Problem to work on: Rewrite the passage of the forum thread on open covers between "REVISITED: What is" and "boundary of the set.", inclusive, changing "toys" to "marbles".

REVISITED: What is an open cover? What exactly is an open cover? Could someone explain it to me like I'm five, and then give a professional answer too?

Here is some literature that may be of interest to any onlooker curious about what an open cover is:

Reference: M.A. Armstrong's Basic Topology
 A: Tommy has a bunch of toys, and Sally has some too, so does Kelly, and Johnny. Now Tommy, Sally, Kelly, and Johnny have their favorite$^1$ toys, you know because some of them they don't like$^2$. If we lay all of everybody's favorite toys on the floor, then we will definitely have all the toys that Joey has$^3$.

$1$: The interior of the set.
$2$: The boundary of the set.
$3$: The set which is covered by the union.

An open cover of a set $E$, in the metric space $\chi$, is a collection of sets $\{G_\alpha\}$ whose union "covers" (contains) $E$, and so, for example if you're given the set $E=\{[1,3]\}$ in the metric space $\chi=(\mathbb{R},d)$, where $d$ is the Euclidean metric, then provided the sets $G_1=\{(0,\frac{3}{2})\}$, $G_2=\{(1,\frac{5}{2})\}$, and $G_3=\{(2,4)\}$ we can say that $\bigcup G_\alpha$ covers $E$.

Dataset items
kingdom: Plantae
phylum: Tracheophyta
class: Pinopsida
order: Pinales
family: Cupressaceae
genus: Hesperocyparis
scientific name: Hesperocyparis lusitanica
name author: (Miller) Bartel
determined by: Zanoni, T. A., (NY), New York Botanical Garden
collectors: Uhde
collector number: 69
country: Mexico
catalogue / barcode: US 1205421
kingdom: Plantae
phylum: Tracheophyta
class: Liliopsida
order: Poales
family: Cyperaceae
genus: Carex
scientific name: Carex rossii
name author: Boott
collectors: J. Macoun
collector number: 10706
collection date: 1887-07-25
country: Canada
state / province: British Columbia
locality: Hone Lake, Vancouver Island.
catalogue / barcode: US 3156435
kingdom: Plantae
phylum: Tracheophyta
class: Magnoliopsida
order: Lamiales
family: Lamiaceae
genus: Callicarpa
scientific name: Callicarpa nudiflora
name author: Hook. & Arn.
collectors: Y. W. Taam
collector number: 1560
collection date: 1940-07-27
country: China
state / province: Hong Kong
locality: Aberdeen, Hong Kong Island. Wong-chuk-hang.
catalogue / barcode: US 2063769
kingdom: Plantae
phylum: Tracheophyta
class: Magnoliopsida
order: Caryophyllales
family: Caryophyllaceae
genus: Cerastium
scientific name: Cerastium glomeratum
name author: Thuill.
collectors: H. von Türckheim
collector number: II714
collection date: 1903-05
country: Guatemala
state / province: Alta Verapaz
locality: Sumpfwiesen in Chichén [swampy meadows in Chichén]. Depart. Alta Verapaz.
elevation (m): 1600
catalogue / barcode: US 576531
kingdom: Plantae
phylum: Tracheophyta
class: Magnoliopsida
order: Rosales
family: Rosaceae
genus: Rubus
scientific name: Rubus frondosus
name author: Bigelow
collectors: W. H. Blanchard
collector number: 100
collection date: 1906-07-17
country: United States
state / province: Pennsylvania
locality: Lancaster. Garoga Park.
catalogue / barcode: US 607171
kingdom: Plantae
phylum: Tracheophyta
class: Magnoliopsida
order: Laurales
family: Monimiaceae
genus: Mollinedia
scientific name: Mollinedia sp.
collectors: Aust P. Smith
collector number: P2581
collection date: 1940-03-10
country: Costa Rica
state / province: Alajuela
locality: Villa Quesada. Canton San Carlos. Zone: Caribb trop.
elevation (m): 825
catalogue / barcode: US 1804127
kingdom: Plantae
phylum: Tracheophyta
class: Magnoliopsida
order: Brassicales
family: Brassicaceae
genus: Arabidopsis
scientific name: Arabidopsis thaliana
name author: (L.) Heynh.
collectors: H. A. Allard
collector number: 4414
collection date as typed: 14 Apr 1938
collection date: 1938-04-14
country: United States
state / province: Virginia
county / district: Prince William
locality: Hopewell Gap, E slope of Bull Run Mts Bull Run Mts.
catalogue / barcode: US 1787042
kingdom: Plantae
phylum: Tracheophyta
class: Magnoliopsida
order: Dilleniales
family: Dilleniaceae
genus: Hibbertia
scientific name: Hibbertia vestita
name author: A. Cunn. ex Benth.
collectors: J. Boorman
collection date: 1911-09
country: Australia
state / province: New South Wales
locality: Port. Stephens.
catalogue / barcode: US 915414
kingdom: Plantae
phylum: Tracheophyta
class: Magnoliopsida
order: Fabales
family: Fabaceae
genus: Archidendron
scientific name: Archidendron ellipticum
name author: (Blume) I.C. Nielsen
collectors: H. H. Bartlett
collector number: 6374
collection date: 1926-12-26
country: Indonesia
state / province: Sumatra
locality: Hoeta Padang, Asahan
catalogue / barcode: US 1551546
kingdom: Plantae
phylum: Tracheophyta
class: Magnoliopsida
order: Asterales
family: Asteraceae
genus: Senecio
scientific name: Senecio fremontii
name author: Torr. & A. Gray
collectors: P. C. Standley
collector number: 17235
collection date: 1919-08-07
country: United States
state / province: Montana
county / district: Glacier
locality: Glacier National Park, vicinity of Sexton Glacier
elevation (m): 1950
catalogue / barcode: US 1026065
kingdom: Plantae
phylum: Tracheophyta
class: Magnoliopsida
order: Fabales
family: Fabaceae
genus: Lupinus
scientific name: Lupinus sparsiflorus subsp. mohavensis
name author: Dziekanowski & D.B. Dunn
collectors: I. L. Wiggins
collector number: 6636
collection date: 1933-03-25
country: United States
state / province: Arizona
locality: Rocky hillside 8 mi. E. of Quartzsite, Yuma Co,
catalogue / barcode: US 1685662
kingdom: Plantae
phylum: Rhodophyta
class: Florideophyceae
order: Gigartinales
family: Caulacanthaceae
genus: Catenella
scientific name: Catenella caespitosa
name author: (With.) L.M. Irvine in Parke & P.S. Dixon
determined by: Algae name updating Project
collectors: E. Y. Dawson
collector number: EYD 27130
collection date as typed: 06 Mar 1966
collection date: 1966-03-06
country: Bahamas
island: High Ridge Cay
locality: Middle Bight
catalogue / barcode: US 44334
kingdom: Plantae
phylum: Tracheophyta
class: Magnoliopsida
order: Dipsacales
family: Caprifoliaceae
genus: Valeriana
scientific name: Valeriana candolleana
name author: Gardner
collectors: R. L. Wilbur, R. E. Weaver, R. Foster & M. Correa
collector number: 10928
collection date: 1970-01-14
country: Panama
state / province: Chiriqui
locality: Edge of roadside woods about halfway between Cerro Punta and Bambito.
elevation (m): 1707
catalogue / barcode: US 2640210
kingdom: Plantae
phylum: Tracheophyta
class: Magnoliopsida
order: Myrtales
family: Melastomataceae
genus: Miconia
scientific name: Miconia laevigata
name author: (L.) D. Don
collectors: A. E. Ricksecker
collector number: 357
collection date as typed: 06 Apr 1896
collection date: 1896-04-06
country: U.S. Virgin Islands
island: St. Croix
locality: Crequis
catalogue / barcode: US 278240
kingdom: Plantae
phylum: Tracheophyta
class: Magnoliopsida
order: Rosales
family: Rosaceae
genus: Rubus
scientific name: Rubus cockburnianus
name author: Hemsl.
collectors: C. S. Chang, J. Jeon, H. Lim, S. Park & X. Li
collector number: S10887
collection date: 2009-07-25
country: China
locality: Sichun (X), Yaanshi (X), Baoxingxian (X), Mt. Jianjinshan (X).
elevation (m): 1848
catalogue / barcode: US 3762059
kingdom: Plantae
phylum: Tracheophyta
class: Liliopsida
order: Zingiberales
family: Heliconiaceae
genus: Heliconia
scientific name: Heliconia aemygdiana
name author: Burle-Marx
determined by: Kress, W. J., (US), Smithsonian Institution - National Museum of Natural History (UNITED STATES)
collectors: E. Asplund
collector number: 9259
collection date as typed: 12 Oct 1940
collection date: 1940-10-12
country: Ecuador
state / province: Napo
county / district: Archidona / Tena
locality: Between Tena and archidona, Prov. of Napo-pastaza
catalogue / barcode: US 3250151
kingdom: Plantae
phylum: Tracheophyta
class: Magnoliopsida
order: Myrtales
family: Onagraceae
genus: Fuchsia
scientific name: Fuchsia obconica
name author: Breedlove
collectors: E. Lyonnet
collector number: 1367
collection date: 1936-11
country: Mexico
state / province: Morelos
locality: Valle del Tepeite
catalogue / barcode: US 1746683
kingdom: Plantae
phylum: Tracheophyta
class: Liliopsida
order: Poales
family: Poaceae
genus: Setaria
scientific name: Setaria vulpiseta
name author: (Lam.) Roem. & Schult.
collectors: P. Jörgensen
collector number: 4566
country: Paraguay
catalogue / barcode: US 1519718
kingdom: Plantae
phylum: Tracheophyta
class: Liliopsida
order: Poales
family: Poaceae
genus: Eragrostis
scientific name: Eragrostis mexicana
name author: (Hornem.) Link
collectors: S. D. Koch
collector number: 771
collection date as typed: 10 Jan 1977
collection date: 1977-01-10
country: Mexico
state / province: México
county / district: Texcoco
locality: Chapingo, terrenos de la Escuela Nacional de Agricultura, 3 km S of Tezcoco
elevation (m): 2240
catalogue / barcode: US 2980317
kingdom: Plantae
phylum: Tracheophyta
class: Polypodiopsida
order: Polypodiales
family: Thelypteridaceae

Answer to the task:
REVISITED: What is an open cover? What exactly is an open cover? Could someone explain it to me like I'm five, and then give a professional answer too?

Here is some literature that may be of interest to any onlooker curious about what an open cover is:

Reference: M.A. Armstrong's Basic Topology
 A: Tommy has a bunch of marbles, and Sally has some too, so does Kelly, and Johnny. Now Tommy, Sally, Kelly, and Johnny have their favorite$^1$ marbles, you know because some of them they don't like$^2$. If we lay all of everybody's favorite marbles on the floor, then we will definitely have all the marbles that Joey has$^3$.

$1$: The interior of the set.
$2$: The boundary of the set.